___ GIVEN ENTRIES ___

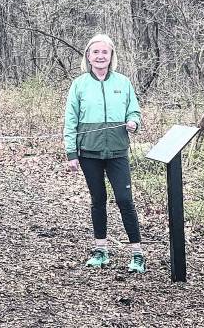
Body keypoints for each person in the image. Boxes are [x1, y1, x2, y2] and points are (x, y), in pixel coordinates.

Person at [64, 33, 145, 273]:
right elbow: (70, 121)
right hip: (89, 153)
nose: (100, 56)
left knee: (124, 200)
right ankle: (101, 250)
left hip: (118, 152)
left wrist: (133, 123)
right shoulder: (79, 84)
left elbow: (135, 112)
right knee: (98, 201)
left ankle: (137, 254)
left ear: (111, 57)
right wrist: (71, 153)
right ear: (88, 57)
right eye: (95, 52)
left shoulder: (123, 83)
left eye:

___

**ACTIVITY:**
Each record must appear again exactly as written above, without its pictures.

**RESULT FOR THIS TASK:**
Body keypoints for each person in the image. Boxes are [x1, y1, x2, y2] and points are (x, y), in pixel coordinates.

Person at [64, 33, 145, 273]:
right elbow: (70, 121)
right hip: (89, 153)
nose: (100, 56)
left knee: (124, 200)
right ankle: (101, 250)
left hip: (118, 152)
left wrist: (133, 123)
right shoulder: (79, 84)
left elbow: (135, 112)
right knee: (98, 201)
left ankle: (137, 254)
left ear: (111, 57)
right wrist: (71, 153)
right ear: (88, 57)
right eye: (95, 52)
left shoulder: (123, 83)
left eye:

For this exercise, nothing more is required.